Hamstring Tendonitis and Pain Walking Information on Causes and Treatment
What Is Hamstring Tendonitis?
The three hamstring muscles – semitendinosus, semimembranosus and biceps femoris – run down the back of the thigh, starting at the bottom of the pelvis. These muscles support leg extension and knee bending. Hamstring tendonitis and pain walking occur with symptoms such as a sharp pain in the back of your thigh, swelling and bruising below the knee.
Hamstring tendonitis is often called a pulled hamstring and is a tear in at least one of the muscles. Sprinters, hurdle jumpers, football players, and anyone involved in sprinting activities are susceptible to a hamstring strain.
Levels of Injury
Strains to the hamstring muscle are defined as Grade 1, Grade 2 or Grade 3. The Sports Injury Clinic provides the criteria for each level as follows:
In Grade 1, symptoms include:
- Tightness in the posterior thigh
- Mild discomfort with walking
- Minimal swelling
- Minimal pain bending the knee against resistance
Grade 2 may present as:
- A limp-like gait
- Occasional sudden pain during activity
- Possible swelling
- Increased pain with pressure
- Knee pain with resistance
- Inability to straighten the knee
Grade 3 symptoms include:
- Walking pain requiring crutches or other assistance
- Obvious swelling
- Extreme pain with knee flexion
Sudden thigh pain upon exertion is often the reason that prompts you to see your doctor, especially if it is accompanied by symptoms of swelling or weakness. The types of tests used to obtain a diagnosis may include an X-ray to determine if the tendon has pulled away from the bone or an MRI to evaluate the condition of the soft tissues of the muscles.

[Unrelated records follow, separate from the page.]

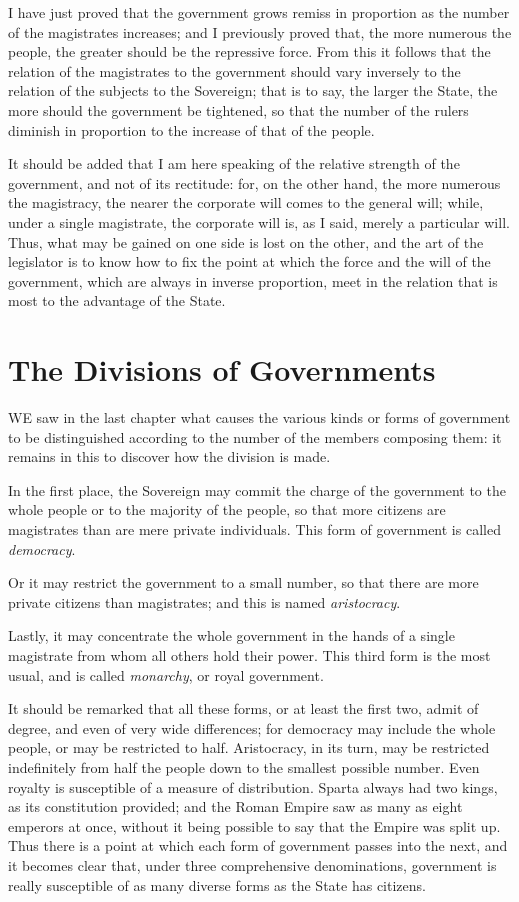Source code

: \documentclass[12pt]{report}
\begin{document}
I have just proved that the government grows remiss in proportion as the number of the magistrates increases; and I previously proved that, the more numerous the people, the greater should be the repressive force. From this it follows that the relation of the magistrates to the government should vary inversely to the relation of the subjects to the Sovereign; that is to say, the larger the State, the more should the government be tightened, so that the number of the rulers diminish in proportion to the increase of that of the people.

It should be added that I am here speaking of the relative strength of the government, and not of its rectitude: for, on the other hand, the more numerous the magistracy, the nearer the corporate will comes to the general will; while, under a single magistrate, the corporate will is, as I said, merely a particular will. Thus, what may be gained on one side is lost on the other, and the art of the legislator is to know how to fix the point at which the force and the will of the government, which are always in inverse proportion, meet in the relation that is most to the advantage of the State.
\clearpage
\section{The Divisions of Governments}
WE saw in the last chapter what causes the various kinds or forms of government to be distinguished according to the number of the members composing them: it remains in this to discover how the division is made.

In the first place, the Sovereign may commit the charge of the government to the whole people or to the majority of the people, so that more citizens are magistrates than are mere private individuals. This form of government is called \textit{democracy}.

Or it may restrict the government to a small number, so that there are more private citizens than magistrates; and this is named \textit{aristocracy}.

Lastly, it may concentrate the whole government in the hands of a single magistrate from whom all others hold their power. This third form is the most usual, and is called \textit{monarchy}, or royal government.

It should be remarked that all these forms, or at least the first two, admit of degree, and even of very wide differences; for democracy may include the whole people, or may be restricted to half. Aristocracy, in its turn, may be restricted indefinitely from half the people down to the smallest possible number. Even royalty is susceptible of a measure of distribution. Sparta always had two kings, as its constitution provided; and the Roman Empire saw as many as eight emperors at once, without it being possible to say that the Empire was split up. Thus there is a point at which each form of government passes into the next, and it becomes clear that, under three comprehensive denominations, government is really susceptible of as many diverse forms as the State has citizens.
\end{document}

The treatment for hamstring tendonitis and pain walking depends on the level of damage and may be nonsurgical or surgical, according to the American Academy of Orthopaedic Surgeons. Nonsurgical treatment options include rest or taking a break from the activity causing the strain; ice 20 minutes at a time several times a day; compression by wearing an elastic compression bandage; elevating the leg higher than your heart; wearing a knee splint for immobilization; and physical therapy to restore range of motion and for regaining strength.
Surgical options may be required to repair a tendon torn away from the bone using staples or large stitches to reattach the tendon or a complete muscle tear may require the muscle to be stitched back together. You can expect recovery from a surgical procedure to require from three to six months of rehabilitation, according to the American Academy of Orthopaedic Surgeons.
Risk Factors and Prevention
Risk factors that increase your potential for a pulled thigh muscle include muscle tightness, muscle imbalance and muscle fatigue. Preventive measures include following a workout routine that includes warm-up and stretches, strengthening all muscles and choosing activities within your realm of physical conditioning. Adolescents are particularly at risk for athletic injury because of the differences in the rate of growth of bone and muscles.